Re: Who is compiling Eu, and why?
- Posted by jimcbrown (admin) Jan 30, 2015
- 1939 views
Ok, over to the development team: Can you develop new features in OE faster and easier if those new features are not simultaneously pushed into the compiler, and future OE work be only for the interpreter and binder?
It depends on the specific features (e.g. definitely yes for string execution), but in general, the answer is no. Most of the work in adding a feature tends to be in the parser/scanner, which is written in Eu and is a piece of code shared in common, or it's in the runtime library, which is written in C and also generally shared in common (with a couple of exceptions).
What is desired is to leap beyond what OE is, instead of OE playing "a-catch-up-with-sequences". We don't need 10 new ways to use match(), we need assorted core features, some of which have been shown over the years in interpreters done by Karl, Matt, and Pete.
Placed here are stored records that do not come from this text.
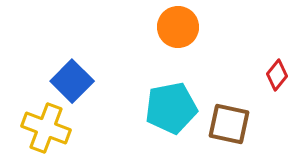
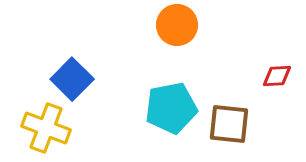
orange circle: moved 1 px left, 2 px up
red diamond: moved 1 px down; rotated 48 degrees clockwise
blue square: moved 2 px up
brown square: rotated 6 degrees counterclockwise
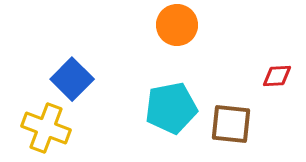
brown square: moved 2 px right
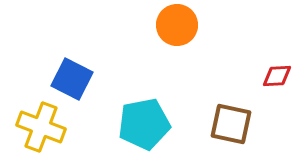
blue square: rotated 18 degrees counterclockwise
cyan pentagon: moved 27 px left, 16 px down
brown square: rotated 6 degrees clockwise
yellow cross: moved 5 px left, 1 px up
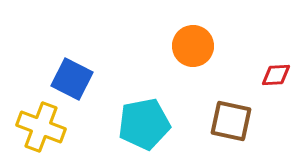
orange circle: moved 16 px right, 21 px down
red diamond: moved 1 px left, 1 px up
brown square: moved 3 px up
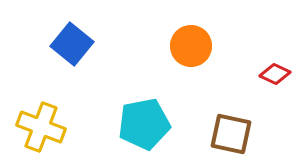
orange circle: moved 2 px left
red diamond: moved 1 px left, 1 px up; rotated 28 degrees clockwise
blue square: moved 35 px up; rotated 12 degrees clockwise
brown square: moved 13 px down
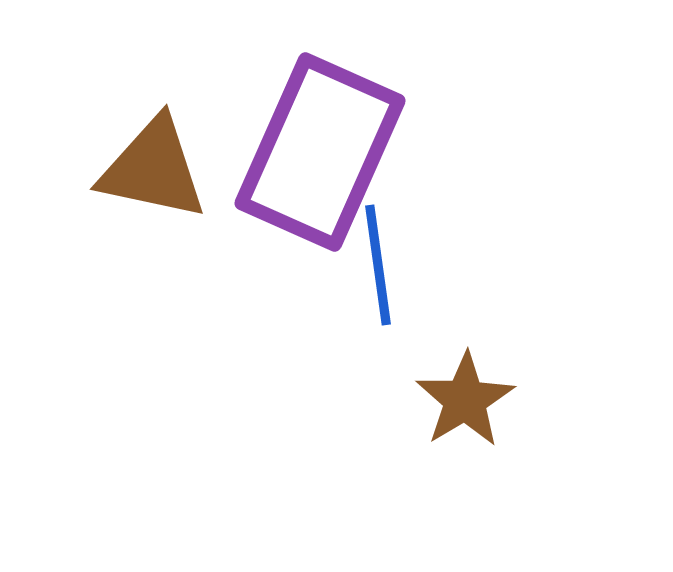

Pete Lomax's Phix is written in Phix, and so runtime changes are probably a lot easier to do there - there's generally no need to deal with C.
Matt's OOEU was based on the Eu backend. A lot of his features are just plain hard to get right in the C backend/C runtime library (which would be ncessary to get it working with the conventional interpreter/binder/shrouder).
(IIRC Karl's work with Bach was done under a less than open-and-free license, so I don't have any information on the work he did there.)